Previously I was thinking of the following sequence:
1. the NUMA balancing is enabled and task_numa_work() is invoked,
    pages are scanned and PROT_NONE is set.
2. cgroup NUMA balancing is disabled by the user
3. do_numa_page() is triggered and PROT_NONE is cleared.
    We don't want to do further task migration and
    task_numa_fault() bails out.(page migration is still
    allowed as we mainly want to control the behavior of
    the task)

> Overall this is good. But more generally, I am thinking something finer-grained, like per-task
> numab control with numab tunnables at task-level (if possible), that will be so much more useful
> at least for us. There are use cases for controlling numa balancing at task level as applications
> tuned for NUMA (that don't want numab mess with their tsk/mem placements) such as databases can
> be in the same cgroup with other untuned applications, or not in a cgroup at all. Right now we
> have to turn off numab globally but that's not really optimal in a lot of cases. I do understand
> your use cases for per-cgroup control, but I wonder if there is a way to nicely combine them.
> Per-task control should cover per-cgroup control functionality-wise, but it's an inconvenient
> interface as one has to set for all tasks of the same cgroup, 

OK. Michal has also suggested using the per-task interface
(prctl()/sched_setattr()) for NUMA balancing instead of per-cgroup
control. In theory, I think it is doable. In a cloud environment,
users can set the attribute (enable NUMA balancing) for the first
process of a cgroup, and later child processes will inherit this
attribute. But yes, when the admin decides to change this attribute,
each process of the cgroup has to be iterated.

★ ★ ★ ★ ★

» Work to complete:
a - Format everything from the start of the records down to the line containing "20: (566, 723)", inclusive, as a Markdown table with the columns Row and Line, leaving out blank lines.
b - Resume the discussion of NUMA balancing control from where it stops.

★ ★ ★ ★ ★

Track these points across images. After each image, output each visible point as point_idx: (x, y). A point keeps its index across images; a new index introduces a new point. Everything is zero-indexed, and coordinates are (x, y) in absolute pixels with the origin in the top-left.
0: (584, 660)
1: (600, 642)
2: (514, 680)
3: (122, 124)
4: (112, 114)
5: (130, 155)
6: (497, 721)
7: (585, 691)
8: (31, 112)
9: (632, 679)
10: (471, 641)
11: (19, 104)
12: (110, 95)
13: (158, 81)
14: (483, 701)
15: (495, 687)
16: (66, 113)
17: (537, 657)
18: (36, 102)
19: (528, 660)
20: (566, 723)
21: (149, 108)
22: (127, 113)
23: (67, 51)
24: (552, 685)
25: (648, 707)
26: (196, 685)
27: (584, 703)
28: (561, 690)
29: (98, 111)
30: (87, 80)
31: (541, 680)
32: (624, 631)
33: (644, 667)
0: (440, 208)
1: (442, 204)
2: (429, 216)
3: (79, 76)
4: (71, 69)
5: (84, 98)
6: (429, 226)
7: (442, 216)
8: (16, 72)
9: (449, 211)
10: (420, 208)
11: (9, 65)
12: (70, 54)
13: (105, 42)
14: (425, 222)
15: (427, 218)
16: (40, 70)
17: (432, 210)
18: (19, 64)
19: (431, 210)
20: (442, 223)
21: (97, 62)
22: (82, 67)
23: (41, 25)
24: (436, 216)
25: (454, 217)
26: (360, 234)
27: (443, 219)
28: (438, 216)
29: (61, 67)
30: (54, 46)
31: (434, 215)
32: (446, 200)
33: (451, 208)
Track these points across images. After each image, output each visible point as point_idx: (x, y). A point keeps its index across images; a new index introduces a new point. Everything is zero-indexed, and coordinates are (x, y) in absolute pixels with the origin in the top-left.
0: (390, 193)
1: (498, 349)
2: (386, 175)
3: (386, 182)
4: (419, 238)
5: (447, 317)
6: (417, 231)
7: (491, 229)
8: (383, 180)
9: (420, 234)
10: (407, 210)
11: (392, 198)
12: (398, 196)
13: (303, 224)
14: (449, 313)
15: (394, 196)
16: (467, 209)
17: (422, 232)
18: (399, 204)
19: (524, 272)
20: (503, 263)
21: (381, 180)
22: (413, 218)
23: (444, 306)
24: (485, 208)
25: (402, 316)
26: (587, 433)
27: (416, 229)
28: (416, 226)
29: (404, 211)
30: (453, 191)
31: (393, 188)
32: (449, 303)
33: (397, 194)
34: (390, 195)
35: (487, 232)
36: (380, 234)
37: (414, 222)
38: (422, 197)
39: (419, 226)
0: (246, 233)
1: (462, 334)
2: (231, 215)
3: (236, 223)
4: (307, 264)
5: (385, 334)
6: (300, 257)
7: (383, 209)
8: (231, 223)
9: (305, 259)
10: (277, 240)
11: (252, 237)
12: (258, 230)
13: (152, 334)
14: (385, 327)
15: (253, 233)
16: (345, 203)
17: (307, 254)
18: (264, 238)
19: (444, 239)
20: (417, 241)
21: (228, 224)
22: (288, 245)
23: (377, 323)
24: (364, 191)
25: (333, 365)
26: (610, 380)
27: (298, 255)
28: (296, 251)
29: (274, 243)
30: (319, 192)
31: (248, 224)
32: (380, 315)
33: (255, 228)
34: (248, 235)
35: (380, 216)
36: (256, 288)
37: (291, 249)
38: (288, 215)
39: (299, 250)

★ ★ ★ ★ ★

» Results in order:
a -
| Row | Line |
|---|---|
| 1 | Track these points across images. After each image, output each visible point as point_idx: (x, y). A point keeps its index across images; a new index introduces a new point. Everything is zero-indexed, and coordinates are (x, y) in absolute pixels with the origin in the top-left. |
| 2 | 0: (584, 660) |
| 3 | 1: (600, 642) |
| 4 | 2: (514, 680) |
| 5 | 3: (122, 124) |
| 6 | 4: (112, 114) |
| 7 | 5: (130, 155) |
| 8 | 6: (497, 721) |
| 9 | 7: (585, 691) |
| 10 | 8: (31, 112) |
| 11 | 9: (632, 679) |
| 12 | 10: (471, 641) |
| 13 | 11: (19, 104) |
| 14 | 12: (110, 95) |
| 15 | 13: (158, 81) |
| 16 | 14: (483, 701) |
| 17 | 15: (495, 687) |
| 18 | 16: (66, 113) |
| 19 | 17: (537, 657) |
| 20 | 18: (36, 102) |
| 21 | 19: (528, 660) |
| 22 | 20: (566, 723) |

b -
> I haven't thought too hard about
> it yet, just want to bring it out and see if we can work out something together.
> 

Sure, let me have a try on this per-task version and we can
discuss/co-work on that.

thanks,
Chenyu

> Thanks,
> Libo
> 
>>   	/* Allocate buffer to track faults on a per-node basis */
>>   	if (unlikely(!p->numa_faults)) {
>>   		int size = sizeof(*p->numa_faults) *
>> @@ -3330,6 +3356,8 @@ static void task_numa_work(struct callback_head *work)
>>   	if (p->flags & PF_EXITING)
>>   		return;
>>   
>> +	if (!tg_numa_balance_enabled(p))
>> +		return;
>>   	/*
>>   	 * Memory is pinned to only one NUMA node via cpuset.mems, naturally
>>   	 * no page can be migrated.
>> diff --git a/kernel/sched/sched.h b/kernel/sched/sched.h
>> index 475bb5998295..4b0dc656688e 100644
>> --- a/kernel/sched/sched.h
>> +++ b/kernel/sched/sched.h
>> @@ -485,6 +485,9 @@ struct task_group {
>>   	/* Effective clamp values used for a task group */
>>   	struct uclamp_se	uclamp[UCLAMP_CNT];
>>   #endif
>> +#ifdef CONFIG_NUMA_BALANCING
>> +	u64			nlb_enabled;
>> +#endif
>>   
>>   };
>>   
>> diff --git a/mm/mprotect.c b/mm/mprotect.c
>> index 88608d0dc2c2..c288ffb92bfc 100644
>> --- a/mm/mprotect.c
>> +++ b/mm/mprotect.c
>> @@ -155,10 +155,11 @@ static long change_pte_range(struct mmu_gather *tlb,
>>   				toptier = node_is_toptier(nid);
>>   
>>   				/*
>> -				 * Skip scanning top tier node if normal numa
>> +				 * Skip scanning top tier node if normal and cgroup numa
>>   				 * balancing is disabled
>>   				 */
>> -				if (!(sysctl_numa_balancing_mode & NUMA_BALANCING_NORMAL) &&
>> +				if (!(sysctl_numa_balancing_mode &
>> +				    (NUMA_BALANCING_CGROUP | NUMA_BALANCING_NORMAL)) &&
>>   				    toptier)
>>   					continue;
>>   				if (folio_use_access_time(folio))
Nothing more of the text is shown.